Records supplied ->
※ ※ ※

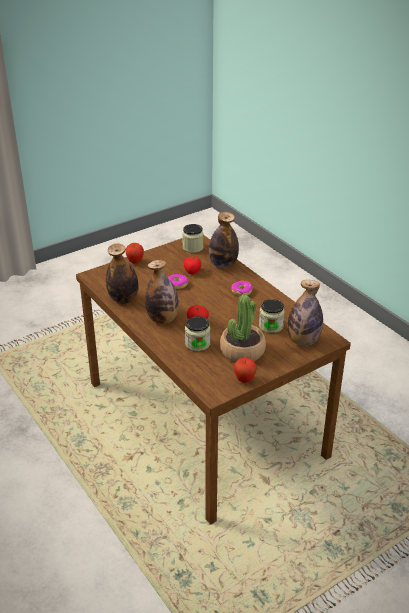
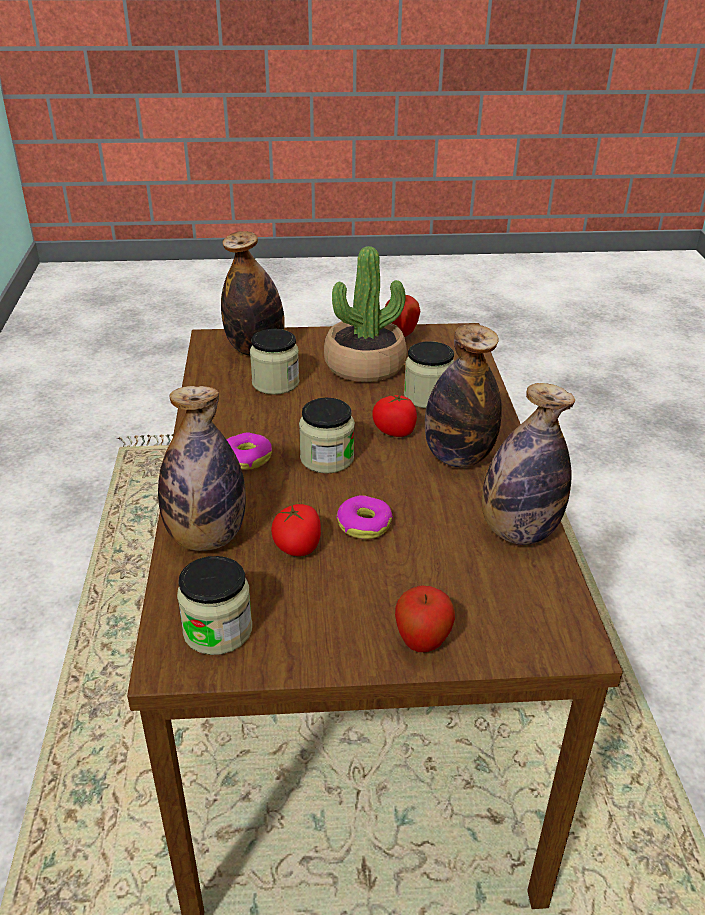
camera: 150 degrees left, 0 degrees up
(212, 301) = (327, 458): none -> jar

※ ※ ※

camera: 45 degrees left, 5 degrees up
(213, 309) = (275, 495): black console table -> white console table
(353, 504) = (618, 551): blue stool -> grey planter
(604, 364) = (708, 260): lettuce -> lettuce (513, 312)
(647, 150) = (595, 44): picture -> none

※ ※ ※

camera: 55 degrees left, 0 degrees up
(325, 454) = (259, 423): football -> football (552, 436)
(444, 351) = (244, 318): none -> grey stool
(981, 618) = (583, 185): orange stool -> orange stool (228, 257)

※ ※ ※

Starting at the line above that contains "camera: 150 degrees left, 0 degrees up", repeat each line exactly up to and including the line that contains "(212, 301) = (327, 458): none -> jar", and stop there.

Answer for the task ->
camera: 150 degrees left, 0 degrees up
(212, 301) = (327, 458): none -> jar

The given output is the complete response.